Ceará pode não atingir meta de vacinar adultos até agosto por falta de doses

 

Magda Almeida é secretária-executiva de Vigilância e Regulação da Secretaria da Saúde do Ceará (Foto: Fátima Holanda)

Em quase seis meses de vacinação contra a Covid-19, o Ceará ampliou logística de distribuição e aplicação de doses. Apesar de receber quantidade de vacinas progressivamente maior, remessas têm sido insuficientes e aquém da capacidade de aplicação dos municípios. Por essa razão, conforme Magda Almeida, secretária executiva de Vigilância e Regulação da Secretaria da Saúde do Ceará (Sesa), há grandes chances da meta de vacinação dos adultos em agosto não ser atingida.

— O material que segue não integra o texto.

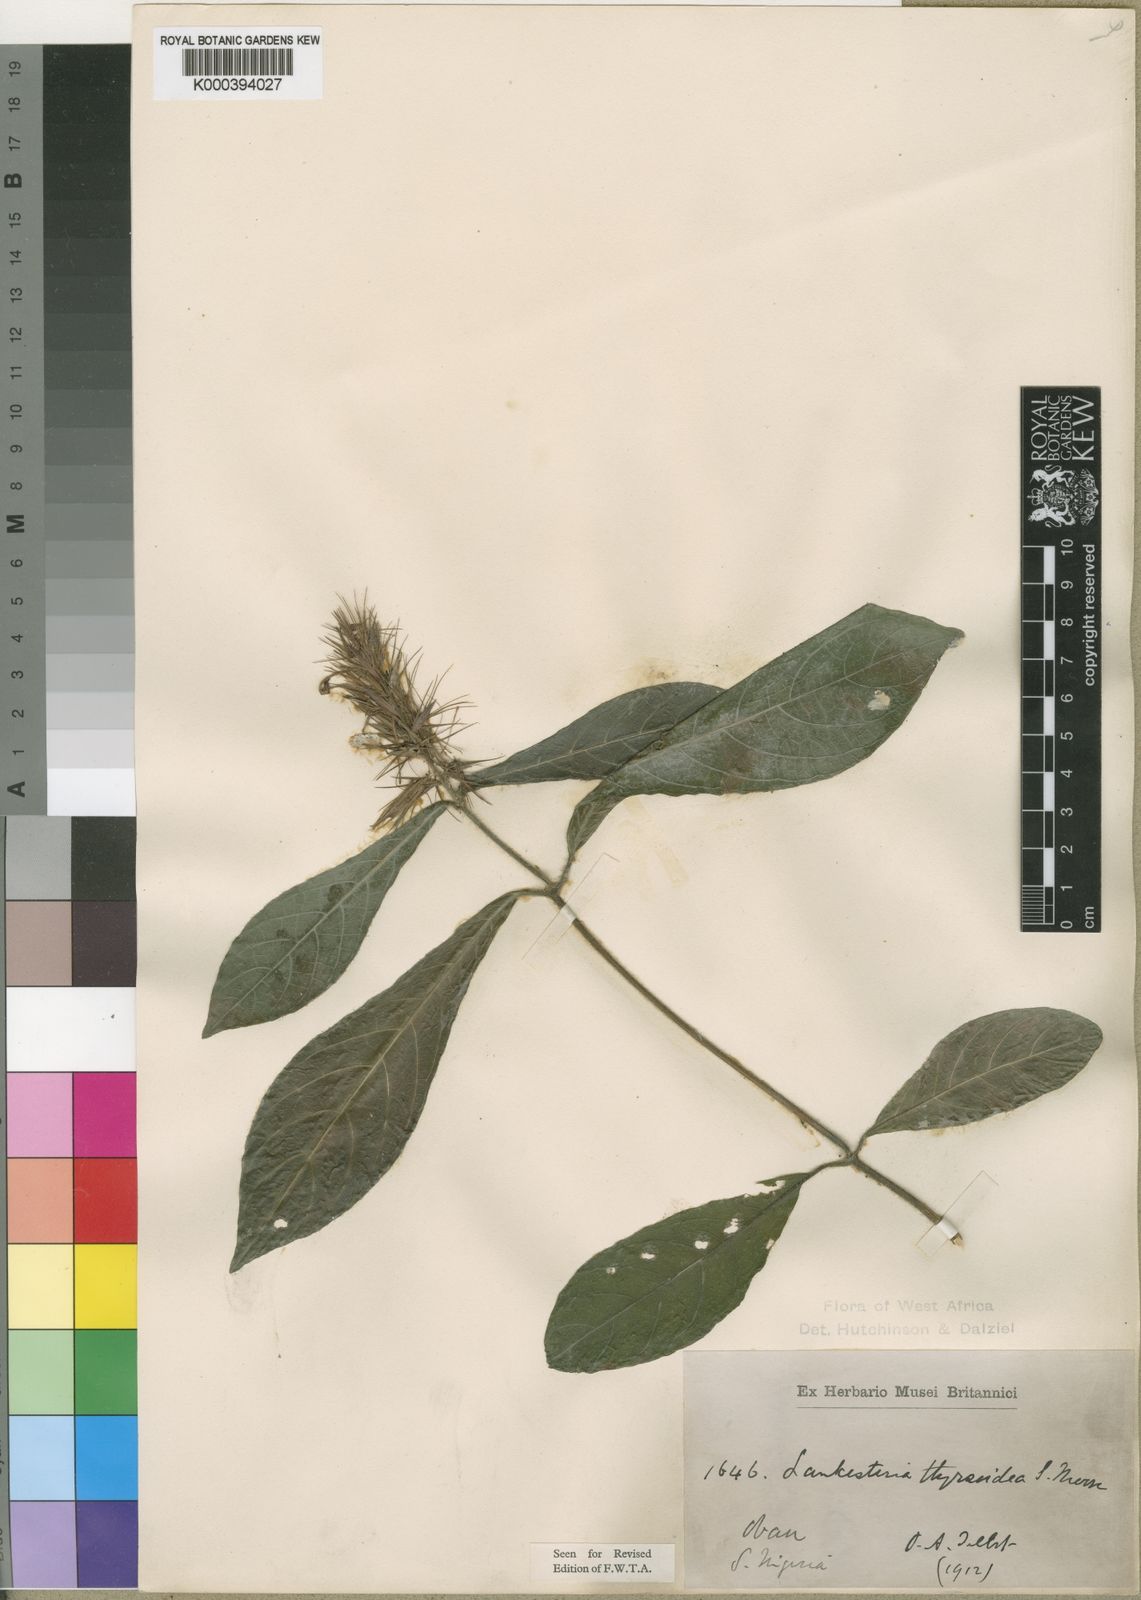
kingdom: Plantae
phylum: Tracheophyta
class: Magnoliopsida
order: Lamiales
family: Acanthaceae
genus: Lankesteria
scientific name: Lankesteria thyrsoidea
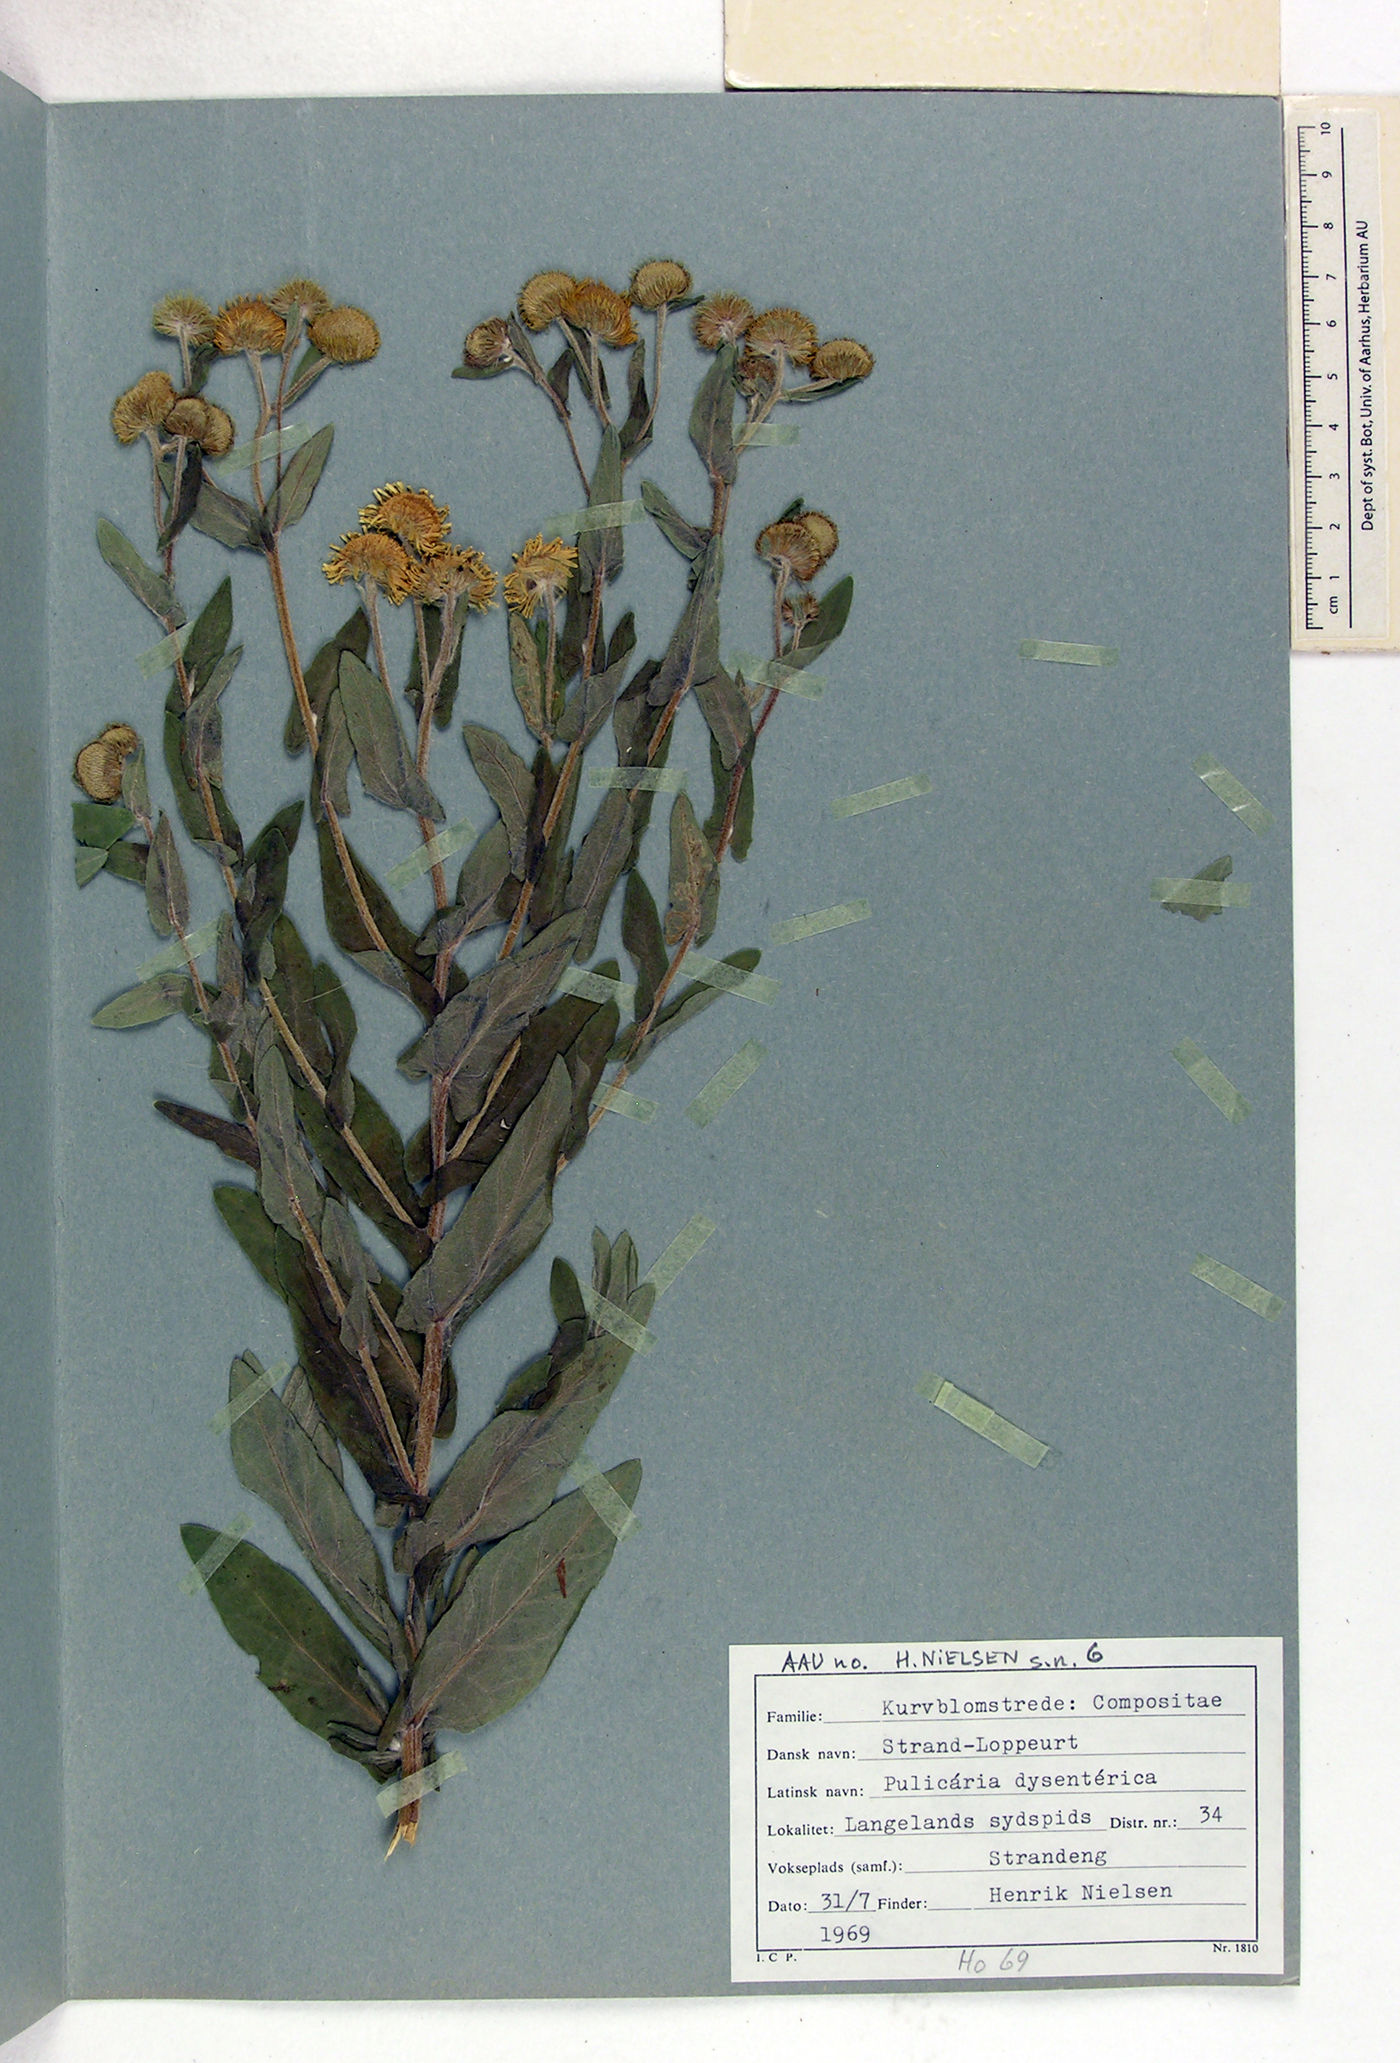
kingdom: Plantae
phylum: Tracheophyta
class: Magnoliopsida
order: Asterales
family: Asteraceae
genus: Pulicaria
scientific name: Pulicaria dysenterica
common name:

Considerando o número de pessoas com mais de 18 anos cadastradas no Saúde Digital (4.716.043), 85% já receberam pelo menos a primeira dose ou dose única contra o coronavírus (3.976.729). Dos cadastros realizados na plataforma, 5.060.768 já foram confirmados por email, segundo atualização feita às 22h16min no IntegraSUS. Até terça-feira, 27, eram 344.398 cadastros de adolescentes entre 12 e 18 anos.

Durante Webinar realizado nessa sexta-feira, 30, pela Secretaria do Planejamento e Gestão (Seplag), Magda afirmou que a quantidade de vacinas recebidas é desproporcional ao número da população.

Conforme a secretária, até o momento, o Ceará recebeu vacinas para cobrir 78% da população, ficando em última colocação como unidade federativa do Nordeste que menos recebe imunizantes. Dessa forma, a quantidade de vacinas que o Ministério da Saúde provisiona para o Estado tem sido insuficiente.

"A gente já perguntou e já falou várias vezes. O Ministério Público provocou dias atrás, solicitando resposta oficial do Ministério da Saúde, mas até agora [a resposta] não veio", esclarece a secretária.

O primeiro lote de imunizantes, com 334.900 doses, foi recebido no dia 18 de janeiro, quando teve início a campanha. A menor quantidade de remessas foi recebida em fevereiro (244.700). A partir de então, quantidade de lotes aumenta a cada mês, somando 6,5 milhões de doses.

A campanha de vacinação contra a Covid-19 tem um diferencial em relação a todas as outras já aplicadas no Brasil, aponta Luciano Pamplona, biólogo epidemiologista e professor da Faculdade de Medicina da Universidade Federal do Ceará (UFC) e da Unichristus.

O novo fator é negativo: a falta de planejamento para a chegada de vacinas. "Os gestores têm dificuldade de se planejar a médio e longo prazo. Nas campanhas de vacinação normal, temos vacinas em todos os postos. Nessa, temos poucas doses e, muitas vezes, não é possível oferecer em pontos de toda a cidade. A logística complica pelo baixo número de doses", aponta. 

Conforme a Sesa, o Ministério da Saúde avisa os Estados sobre previsão de entrega de novos lotes dos imunizantes a cada semana.

Além da quantidade insuficiente para a população, envio de lotes não progride com continuidade. Com isso, municípios acabam interrompendo aplicação por falta de doses.

"Há possibilidade de vacinar todos até agosto. Se tiver vacina, temos estrutura e pessoal suficiente. As remessas estão aumentando, mas ainda estão muito longe do que é preciso. A capacidade de aplicação de vacina ainda é muito maior", frisa Pamplona.